Le peuple : un grand mot mais qui peut être très péjoratif. Le peuple est la totalité de la communauté, mais il peut aussi être le petit peuple, le bas-peuple, la populace. Au cœur du peuple s'affrontent les classes et, ici encore, on passe du général au particulier : on dit bien en anglais "two people" pour désigner deux individus. Tout au bas de l'échelle, la presse "people". Un mot, donc, ostentatoire et dérisoire.
La personne, enfin. Là, c'est tout et son contraire, l'être et le néant, l'homme et nul-homme, tout le monde et personne. A cet égard, on connaît le fameux calembour homérique ou, répondant au Cyclope qui lui demande : "As-tu un nom ?" Ulysse, de son vrai nom grec Odusseus, répond : "Oudeis" c'est à dire : aucun, "nobody", personne. Un mot tout à la fois positif et négatif, c'est un comble.
Au total voilà donc trois vocables issus de la même langue si lointaine, qui à la fois globalisent et divisent, totalisent et individualisent. Le "monde" est in-signifiant, le "peuple" est in-cohérent, la "personne" est in-pertinente.
On peut ainsi s'amuser à jouer à la manière de Raymond Devos. Ainsi, dans les Hauts-de-Seine, dira-t-on sur un ton emphatique : "Je rends hommage à ces personnes éminentes, issues de notre monde, qui font la grandeur de notre peuple." Et dans la Seine-Saint-Denis, sur un ton pragmatique : Je me suis rendu à la Maison du Peuple, je pensais qu'il y aurait du monde, mais il n'y avait personne."
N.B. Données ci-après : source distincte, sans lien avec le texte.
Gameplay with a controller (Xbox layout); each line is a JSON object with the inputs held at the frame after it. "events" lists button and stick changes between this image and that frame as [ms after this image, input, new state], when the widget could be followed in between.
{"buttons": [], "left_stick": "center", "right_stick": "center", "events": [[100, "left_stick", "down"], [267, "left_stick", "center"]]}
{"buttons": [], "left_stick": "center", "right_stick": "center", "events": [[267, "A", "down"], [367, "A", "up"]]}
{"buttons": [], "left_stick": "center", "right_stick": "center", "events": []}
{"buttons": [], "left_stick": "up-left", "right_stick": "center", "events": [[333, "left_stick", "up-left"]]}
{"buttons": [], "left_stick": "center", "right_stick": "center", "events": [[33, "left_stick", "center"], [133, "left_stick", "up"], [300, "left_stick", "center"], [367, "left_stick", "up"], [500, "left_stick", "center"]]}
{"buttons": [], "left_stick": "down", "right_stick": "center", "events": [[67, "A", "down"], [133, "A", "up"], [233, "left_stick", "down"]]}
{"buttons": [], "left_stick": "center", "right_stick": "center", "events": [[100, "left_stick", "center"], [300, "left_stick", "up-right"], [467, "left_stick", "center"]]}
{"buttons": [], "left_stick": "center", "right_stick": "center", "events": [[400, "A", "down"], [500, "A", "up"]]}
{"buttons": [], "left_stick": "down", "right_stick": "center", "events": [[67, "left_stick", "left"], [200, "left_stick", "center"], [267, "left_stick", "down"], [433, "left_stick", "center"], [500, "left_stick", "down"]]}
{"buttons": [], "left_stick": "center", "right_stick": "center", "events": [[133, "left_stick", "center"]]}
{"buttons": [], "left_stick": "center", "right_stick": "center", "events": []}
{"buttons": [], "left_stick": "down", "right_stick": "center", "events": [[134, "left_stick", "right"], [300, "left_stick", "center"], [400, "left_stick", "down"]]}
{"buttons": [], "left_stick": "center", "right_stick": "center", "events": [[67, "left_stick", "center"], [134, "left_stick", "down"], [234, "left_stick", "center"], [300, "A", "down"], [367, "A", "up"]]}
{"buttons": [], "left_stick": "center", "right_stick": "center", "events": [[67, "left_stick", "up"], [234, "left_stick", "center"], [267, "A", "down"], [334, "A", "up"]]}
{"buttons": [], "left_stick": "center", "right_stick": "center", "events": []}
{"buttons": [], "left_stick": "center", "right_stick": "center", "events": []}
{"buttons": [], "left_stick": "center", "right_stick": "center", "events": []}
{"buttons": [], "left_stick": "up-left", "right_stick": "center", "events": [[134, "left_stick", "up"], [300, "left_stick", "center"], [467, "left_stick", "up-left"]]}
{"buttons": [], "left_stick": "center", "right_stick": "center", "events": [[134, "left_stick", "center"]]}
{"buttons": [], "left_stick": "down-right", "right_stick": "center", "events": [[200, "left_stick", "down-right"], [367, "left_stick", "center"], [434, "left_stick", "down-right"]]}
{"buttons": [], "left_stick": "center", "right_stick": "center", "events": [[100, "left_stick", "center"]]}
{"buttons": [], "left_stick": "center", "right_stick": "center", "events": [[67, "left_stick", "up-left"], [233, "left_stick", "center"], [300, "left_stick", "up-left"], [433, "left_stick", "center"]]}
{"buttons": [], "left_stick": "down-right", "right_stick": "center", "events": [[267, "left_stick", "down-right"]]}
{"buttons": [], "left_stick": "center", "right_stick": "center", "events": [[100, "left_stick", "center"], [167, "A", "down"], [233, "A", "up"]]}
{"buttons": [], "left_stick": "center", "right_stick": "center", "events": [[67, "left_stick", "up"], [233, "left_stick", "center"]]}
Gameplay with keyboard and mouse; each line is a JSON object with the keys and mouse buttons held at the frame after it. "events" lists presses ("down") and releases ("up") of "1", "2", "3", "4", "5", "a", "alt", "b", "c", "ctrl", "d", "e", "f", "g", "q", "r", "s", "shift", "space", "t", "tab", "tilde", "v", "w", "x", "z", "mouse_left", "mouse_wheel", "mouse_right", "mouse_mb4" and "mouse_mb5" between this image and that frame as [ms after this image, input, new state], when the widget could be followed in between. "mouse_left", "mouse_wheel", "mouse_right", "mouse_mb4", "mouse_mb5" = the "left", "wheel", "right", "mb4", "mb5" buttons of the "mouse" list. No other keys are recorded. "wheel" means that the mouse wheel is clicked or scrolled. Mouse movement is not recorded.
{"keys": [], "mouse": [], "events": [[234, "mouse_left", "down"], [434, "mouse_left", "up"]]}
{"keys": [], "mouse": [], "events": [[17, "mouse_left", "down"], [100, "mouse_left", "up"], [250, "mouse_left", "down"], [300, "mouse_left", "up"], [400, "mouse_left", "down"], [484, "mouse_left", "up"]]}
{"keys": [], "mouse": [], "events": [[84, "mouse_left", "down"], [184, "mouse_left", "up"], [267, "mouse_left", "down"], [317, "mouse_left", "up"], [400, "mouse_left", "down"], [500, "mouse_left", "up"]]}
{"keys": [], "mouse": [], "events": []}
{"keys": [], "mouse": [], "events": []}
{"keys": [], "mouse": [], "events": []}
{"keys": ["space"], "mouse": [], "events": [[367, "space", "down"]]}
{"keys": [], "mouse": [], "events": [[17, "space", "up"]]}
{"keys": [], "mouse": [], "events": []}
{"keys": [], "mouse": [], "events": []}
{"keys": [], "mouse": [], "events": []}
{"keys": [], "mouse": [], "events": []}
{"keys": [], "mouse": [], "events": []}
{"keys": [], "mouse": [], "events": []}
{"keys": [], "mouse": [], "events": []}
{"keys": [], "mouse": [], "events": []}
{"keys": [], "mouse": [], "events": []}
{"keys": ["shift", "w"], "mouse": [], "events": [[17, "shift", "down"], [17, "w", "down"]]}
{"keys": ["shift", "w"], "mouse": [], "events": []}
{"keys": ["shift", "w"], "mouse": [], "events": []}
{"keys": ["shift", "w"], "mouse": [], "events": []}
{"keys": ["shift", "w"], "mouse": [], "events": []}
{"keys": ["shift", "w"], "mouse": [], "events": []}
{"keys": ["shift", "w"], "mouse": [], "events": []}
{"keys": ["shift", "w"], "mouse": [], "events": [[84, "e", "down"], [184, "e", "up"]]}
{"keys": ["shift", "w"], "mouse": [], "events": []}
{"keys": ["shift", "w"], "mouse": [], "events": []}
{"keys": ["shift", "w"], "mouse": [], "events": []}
En conclura-t-on que les mots n'ont que le sens qu'on veut bien leur donner, qu'ils peuvent signifier et tout et son contraire? Non, sans doute, mais c'est un avertissement à tous ceux qui veulent refaire le monde, guider le peuple, grandir la personne. Les plus vénérables de nos mots, tant par leur âge que par leur sens, peuvent souffrir de cette maladie du langage que l'on nomme "polysémie".
Et je vois mon compère étrusque s'amuser du piège qu'il m'a tendu. Il est vrai que ces élucubrations sont à mettre au compte de l'émotion qu'ont créé les histrions et les lambrusques étrusques, et des sortilèges qu'ont jeté les sirènes et la magicienne tyrrhénienne.